(Collected data entries)
- - -
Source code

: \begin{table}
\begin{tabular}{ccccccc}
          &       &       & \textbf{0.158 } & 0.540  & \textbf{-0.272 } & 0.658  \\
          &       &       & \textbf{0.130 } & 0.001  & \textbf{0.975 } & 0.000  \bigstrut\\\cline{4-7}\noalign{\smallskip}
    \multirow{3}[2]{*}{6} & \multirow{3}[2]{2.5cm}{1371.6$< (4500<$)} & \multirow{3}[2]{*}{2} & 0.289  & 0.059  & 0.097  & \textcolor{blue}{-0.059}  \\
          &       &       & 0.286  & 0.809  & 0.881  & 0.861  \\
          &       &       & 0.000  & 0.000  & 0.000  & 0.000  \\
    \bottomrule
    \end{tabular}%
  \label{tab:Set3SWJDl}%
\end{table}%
- - -
INSTRUCTION: From the records above, copy every line that holds the word "textbf".

TASK RESULT:
          &       &       & \textbf{0.158 } & 0.540  & \textbf{-0.272 } & 0.658  \\
          &       &       & \textbf{0.130 } & 0.001  & \textbf{0.975 } & 0.000  \bigstrut\\\cline{4-7}\noalign{\smallskip}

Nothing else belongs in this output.